Un’altra volta, sotto la neve di dicembre, migliaia di persone si sono messe in fila dal notaio. Volevano comprare un metro quadrato di terra. In Val Susa non vale molto, ma per loro era l’affare della vita. Perché quel puzzle di famiglie, omonimie, comproprietà poteva far saltare l’iter degli espropri. «Lo Stato ha sempre strumenti per batterci», scuotono la testa. «Ma quel giorno ognuno di noi aveva la coscienza di un pellerossa, con la tenda piantata sul suo metro di terra, ad aspettare i sudisti pro Tav».
AIUTO, ETINOMIA
Non son tutti di Susa, però, i veri valsusini. Daniele Forte, per esempio, è un ingegnere di 37 anni. Ha lasciato Torino per salire fin qui. S’è comprato una baita a Rubiano e ci vive con la moglie. Non cercava silenzio, né fiordalisi o scoiattoli: «Sono venuto qui perché c’era il movimento No Tav. Tanti da Torino lo stanno facendo. In questa valle c’è un fenomeno unico in Italia, si sta vivendo una rivoluzione». Una rivoluzione che, da due anni, ha un baricentro. Si chiama Etinomia, da etica ed economia, è un’associazione come le antesignane Habitat e Pro Natura negli anni Novanta. Daniele è il presidente e da mesi riceve mail da mezza Europa. Gruppi, movimenti, associazioni che vogliono importare il modello Susa. E poi si scrive con i giovani turchi di Istanbul, che seguono da tempo i No Tav.
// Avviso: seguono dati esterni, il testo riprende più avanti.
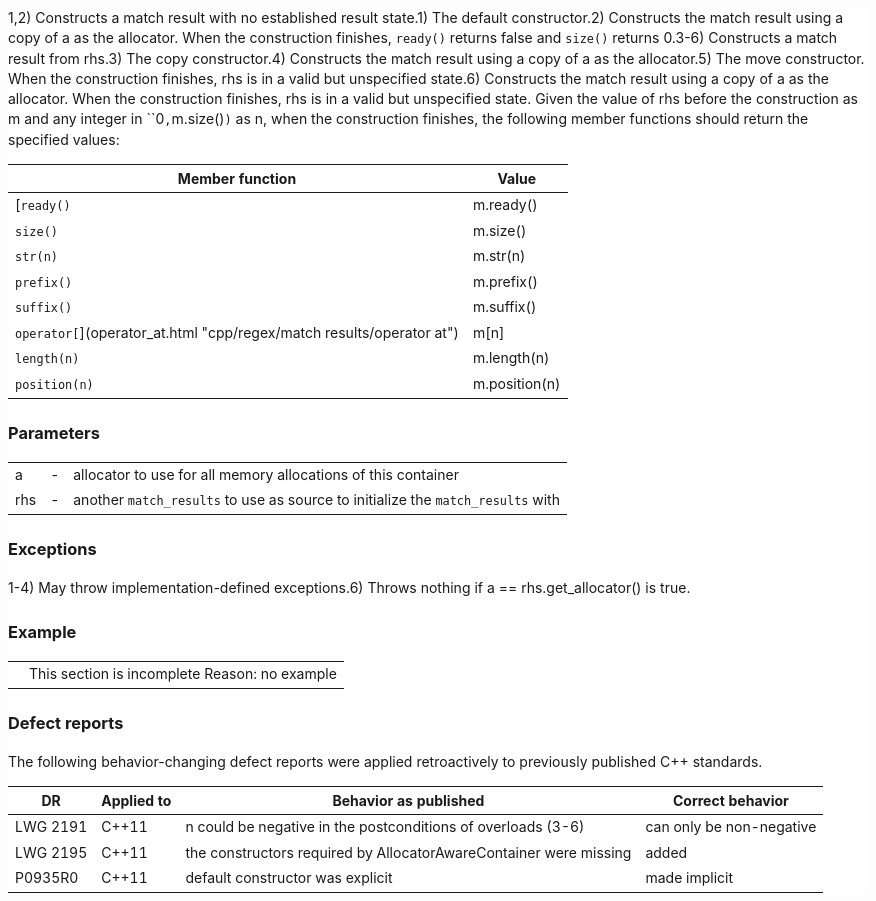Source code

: 
1,2) Constructs a match result with no established result state.1) The default constructor.2) Constructs the match result using a copy of a as the allocator. When the construction finishes, `ready()` returns false and `size()` returns ​0​.3-6) Constructs a match result from rhs.3) The copy constructor.4) Constructs the match result using a copy of a as the allocator.5) The move constructor. When the construction finishes, rhs is in a valid but unspecified state.6) Constructs the match result using a copy of a as the allocator. When the construction finishes, rhs is in a valid but unspecified state. Given the value of rhs before the construction as m and any integer in ``​0​`,`m.size()`)` as n, when the construction finishes, the following member functions should return the specified values:

| Member function | Value |
| --- | --- |
| [`ready()` | m.ready() |
| `size()` | m.size() |
| `str(n)` | m.str(n) |
| `prefix()` | m.prefix() |
| `suffix()` | m.suffix() |
| `operator[`](operator_at.html "cpp/regex/match results/operator at") | m[n] |
| `length(n)` | m.length(n) |
| `position(n)` | m.position(n) |

### Parameters

|  |  |  |
| --- | --- | --- |
| a | - | allocator to use for all memory allocations of this container |
| rhs | - | another `match_results` to use as source to initialize the `match_results` with |

### Exceptions

1-4) May throw implementation-defined exceptions.6) Throws nothing if a == rhs.get_allocator() is true.

### Example

|  |  |
| --- | --- |
|  | This section is incomplete Reason: no example |

### Defect reports

The following behavior-changing defect reports were applied retroactively to previously published C++ standards.

| DR | Applied to | Behavior as published | Correct behavior |
| --- | --- | --- | --- |
| LWG 2191 | C++11 | n could be negative in the postconditions of overloads (3-6) | can only be non-negative |
| LWG 2195 | C++11 | the constructors required by AllocatorAwareContainer were missing | added |
| P0935R0 | C++11 | default constructor was explicit | made implicit |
Chi pensa a Etinomia, insomma, come un’azienda, non ha capito bene la musica. «Se cerchi un idraulico in Val Susa, chiami Etinomia. Se ti serve un elettricista, telefoni a Etinomia», spiega Daniele. Qui tutto è No Tav. Quando il barbiere Mario è finito ai domiciliari dopo gli ultimi scontri al cantiere, Etinomia in poche ore ha messo in piedi una catena di solidarietà. E nel negozio di Bussoleno si sono alternati i barbieri di tutta la valle, senza pretendere un euro: «È il superamento del concetto di concorrenza, si può dire che noi siamo il "sì" dentro il "no" di questo movimento. Se lo Stato pensa di fermare questo processo, possiamo dire che ha già perso».
Ogni giorno, Etinomia aiuta qualcuno. I ragazzi sfigurati dall’esplosione di un ordigno bellico. Le famiglie dei bikers morti in strada. Le donne incinte che perdono il lavoro. Un welfare alternativo allo Stato, che unisce migliaia di valsusini. Dal riccone che ha ristrutturato "il fortino" romano, offrendolo gratis per matrimoni, anniversari e feste comandate. Fino a chi deve tirare sull’euro. Così, se di sera non sai che fare, niente discoteca. In Val Susa c’è di sicuro un convegno di Etinomia. E là centinaia di persone che sorridono. Più che sulla pista da ballo.